#7 in my ranking of Andrei Tarkovsky’s films.
Andrei Tarkovsky made seven feature films over his life, and they are all assured works of an artist in full command of his craft. He started here, though, with Ivan’s Childhood, a small film (his shortest by far) based on a novella that Tarkovsky himself didn’t like that recalls Stanley Kubrick’s first film that was far less artistically successful, Fear and Desire. Based in World War II with small casts of characters and an elegiac and dreamlike feel, both are the sorts of small first steps a master can take before moving on to bigger films. Seriously, though, this is much, much better than Fear and Desire.
Sometimes just the mere placement of opening titles can tell you something about a film. The opening titles in Ivan’s Childhood appear a few minutes into the film after we’ve seen two distinct scenes. The first is a dream from our titular character showing a tranquil and serene scene of life before the war. He was a child with a mother and a sister and everything was beautiful on that beach with his family. He wakes up, though, in a mill, dirty and harried, and he must cross a dangerous river from German occupied territory into Soviet territory. The crossing is filmed simply, but there’s an ever present sense of danger as flares fall around the frame and the sound of gunfire fills the soundtrack. Then the titles appear announcing the title of the film: Ivan’s Childhood. What defines the character’s childhood is the disparity of his pre-war life, which he only remembers in dreams, and his current existence where he’s a hardened former partisan and current scout for the regular army. This contrast is told purely through image and sound, without any supporting dialogue to point it out, and it holds for the film’s first thirty minutes or so. The way this opening is told is ultimately rather affecting emotionally because we’re asked to feel it, not to hear an explanation of it. It’s the film at its best.

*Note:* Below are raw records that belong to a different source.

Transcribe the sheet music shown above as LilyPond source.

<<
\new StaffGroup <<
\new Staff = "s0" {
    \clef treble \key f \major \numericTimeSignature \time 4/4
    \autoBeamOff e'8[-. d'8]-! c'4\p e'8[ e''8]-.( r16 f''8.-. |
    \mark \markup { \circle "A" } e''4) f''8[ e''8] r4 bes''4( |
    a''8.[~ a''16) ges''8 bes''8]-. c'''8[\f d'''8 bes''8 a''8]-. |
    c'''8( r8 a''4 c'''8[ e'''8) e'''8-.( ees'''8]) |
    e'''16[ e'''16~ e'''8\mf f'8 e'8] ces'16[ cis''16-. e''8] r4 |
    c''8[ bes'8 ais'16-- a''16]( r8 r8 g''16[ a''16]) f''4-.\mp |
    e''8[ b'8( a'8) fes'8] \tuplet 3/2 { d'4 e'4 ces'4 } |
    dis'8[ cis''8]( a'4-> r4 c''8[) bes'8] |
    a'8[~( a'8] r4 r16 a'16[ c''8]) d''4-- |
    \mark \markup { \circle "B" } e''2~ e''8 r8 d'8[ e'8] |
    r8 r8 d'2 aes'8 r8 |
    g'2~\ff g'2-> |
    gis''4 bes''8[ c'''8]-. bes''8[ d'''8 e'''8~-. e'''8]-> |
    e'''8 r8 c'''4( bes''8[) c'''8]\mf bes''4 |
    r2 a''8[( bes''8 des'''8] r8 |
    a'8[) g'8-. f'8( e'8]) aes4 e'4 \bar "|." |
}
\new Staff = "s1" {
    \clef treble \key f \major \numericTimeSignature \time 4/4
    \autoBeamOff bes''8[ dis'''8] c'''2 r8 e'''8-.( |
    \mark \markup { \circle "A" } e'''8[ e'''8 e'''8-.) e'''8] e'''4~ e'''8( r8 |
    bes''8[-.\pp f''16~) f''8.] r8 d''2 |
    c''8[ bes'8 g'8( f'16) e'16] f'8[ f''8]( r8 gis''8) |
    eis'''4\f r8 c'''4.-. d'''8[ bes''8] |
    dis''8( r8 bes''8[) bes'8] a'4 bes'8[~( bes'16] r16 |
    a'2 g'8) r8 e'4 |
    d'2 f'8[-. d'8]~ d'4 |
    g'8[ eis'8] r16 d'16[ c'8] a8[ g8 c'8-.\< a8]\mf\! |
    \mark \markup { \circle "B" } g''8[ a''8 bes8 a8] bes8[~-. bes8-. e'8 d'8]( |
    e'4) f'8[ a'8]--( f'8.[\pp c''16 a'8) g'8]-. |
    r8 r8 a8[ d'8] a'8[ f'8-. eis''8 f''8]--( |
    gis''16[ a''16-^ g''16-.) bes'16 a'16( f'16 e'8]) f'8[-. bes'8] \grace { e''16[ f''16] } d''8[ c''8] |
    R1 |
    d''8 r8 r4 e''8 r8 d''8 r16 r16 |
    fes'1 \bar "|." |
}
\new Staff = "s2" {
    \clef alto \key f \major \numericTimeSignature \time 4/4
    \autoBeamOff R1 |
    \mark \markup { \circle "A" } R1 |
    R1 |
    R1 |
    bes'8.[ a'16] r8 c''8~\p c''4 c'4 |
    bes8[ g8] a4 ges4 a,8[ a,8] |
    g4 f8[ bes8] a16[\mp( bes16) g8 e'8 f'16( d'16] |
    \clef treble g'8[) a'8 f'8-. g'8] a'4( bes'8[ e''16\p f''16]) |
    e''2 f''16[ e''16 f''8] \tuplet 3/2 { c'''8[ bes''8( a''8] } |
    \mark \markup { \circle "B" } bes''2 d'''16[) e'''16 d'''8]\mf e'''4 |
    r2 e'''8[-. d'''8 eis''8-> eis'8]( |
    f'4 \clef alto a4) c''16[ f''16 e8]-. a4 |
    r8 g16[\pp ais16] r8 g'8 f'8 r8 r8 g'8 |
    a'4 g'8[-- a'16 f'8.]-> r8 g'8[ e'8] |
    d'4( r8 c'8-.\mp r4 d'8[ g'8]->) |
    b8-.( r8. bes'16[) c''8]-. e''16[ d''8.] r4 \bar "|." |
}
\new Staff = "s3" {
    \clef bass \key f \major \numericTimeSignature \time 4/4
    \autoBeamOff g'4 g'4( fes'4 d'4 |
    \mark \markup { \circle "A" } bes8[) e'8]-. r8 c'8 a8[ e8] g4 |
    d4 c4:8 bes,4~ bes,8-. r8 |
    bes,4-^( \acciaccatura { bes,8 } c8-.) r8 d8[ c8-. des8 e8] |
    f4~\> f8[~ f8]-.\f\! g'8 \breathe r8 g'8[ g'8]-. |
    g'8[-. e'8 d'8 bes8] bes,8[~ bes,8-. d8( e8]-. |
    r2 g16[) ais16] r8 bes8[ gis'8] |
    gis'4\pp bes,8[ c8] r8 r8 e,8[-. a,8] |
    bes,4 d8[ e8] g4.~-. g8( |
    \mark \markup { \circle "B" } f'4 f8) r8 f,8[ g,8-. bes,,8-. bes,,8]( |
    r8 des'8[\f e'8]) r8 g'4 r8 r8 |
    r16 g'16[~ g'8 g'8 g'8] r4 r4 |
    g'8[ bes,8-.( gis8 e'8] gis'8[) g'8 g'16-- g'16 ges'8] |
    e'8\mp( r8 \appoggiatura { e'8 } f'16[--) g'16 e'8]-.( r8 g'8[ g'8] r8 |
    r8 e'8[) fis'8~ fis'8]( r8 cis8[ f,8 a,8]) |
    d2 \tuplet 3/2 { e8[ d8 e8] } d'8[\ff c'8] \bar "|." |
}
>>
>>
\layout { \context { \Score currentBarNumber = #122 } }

And then I feel like the movie loses a bit. The focus moves off of Ivan and towards a small love triangle between Lieutenant Galtsev, Captain Kholin, and the pretty army nurse Masha. I think that this does end up fitting the overall theme of the film about the death of innocence in war, but we never get a really good ending to the subplot that would seem to justify it.
The only person of any real advanced age in the film is Lieutenant Colonel Gryaznov, an older officer who looks on protecting Ivan as a son, but he’s off being a general for most of the movie leaving the younger faced characters, especially Galtsev and Masha, to act as the adults in contrast to Ivan. However, Ivan is more the adult than Galtsev. When they’re introduced to each other, after Ivan has returned from his mission, they’re untrustworthy of each other, but it’s Ivan who can order Galtsev around with his commanding tone, eventually getting what he wants from Galtsev without giving much of anything up. It doesn’t help that Galtsev has a baby face that he keeps pristinely clean of any hair. So, we see all of these young people in the middle of certain death, trying to reclaim some kind of normalcy, most exemplified by the love triangle, while Ivan himself lets his dreams be his only escape. He’s offered the chance to go back to the safer regions of Russia to attend military school, but he refuses, knowing his place is there on the front.
That the war ends up claiming all innocence (except for Masha who just kind of disappears from the movie) with scars and death is the ultimate tragedy. Come and See by Elem Klimov, an ensuing Soviet film heavily inspired by Ivan’s Childhood, took a similar course, showing the effects of war on youth, but while the later film obviously took the stand that the fight overall was just, this one never does. It feels like it’s all a waste, like the Soviet people were fighting for nothing in the end. Considering that Tarkovsky would eventually leave the Soviet Union a few decades later to never return because of artistic financing and freedom issues, it might point to an underlying reality to Tarkovsky that the Soviet Union itself was never worth fighting for.
A major reason this movie is remembered is its visuals, and they are richly deserving of praise. From the use of handheld cameras heavily influenced by the work of cinematographer Sergey Urusevsky in The Cranes are Flying by Mikhail Kalatozov to the use of inverted photography in one of the dream sequences to really stark compositions like in Ashes and Diamonds by Andrzej Wajda, the movie endeavors to be endlessly interesting to look at. The most visually striking elements overall are the use of strong exterior lights in interior spaces, creating beautiful streaks of light that illuminate the action inside, and the use of the forest in the scene between Masha and Kholin. The camera follows the two at eye level until Kholin holds Masha up over a small ravine where the camera descends into the ravine. When Kholin lets Masha stand on the other side after a stolen kiss, the camera returns to ground level and follows the action yet again. It’s a wonderful move that just happens to occur in a scene that wish had been integrated into the overall picture a bit more.
Ivan’s Childhood is a good film from a great filmmaker, his first that shows real promise for his future. Oddly enough for his shortest feature film, I just think it’s the one with the biggest problem with focus. What’s there is never bad, not even close, but I just wish that it all flowed together more seamlessly.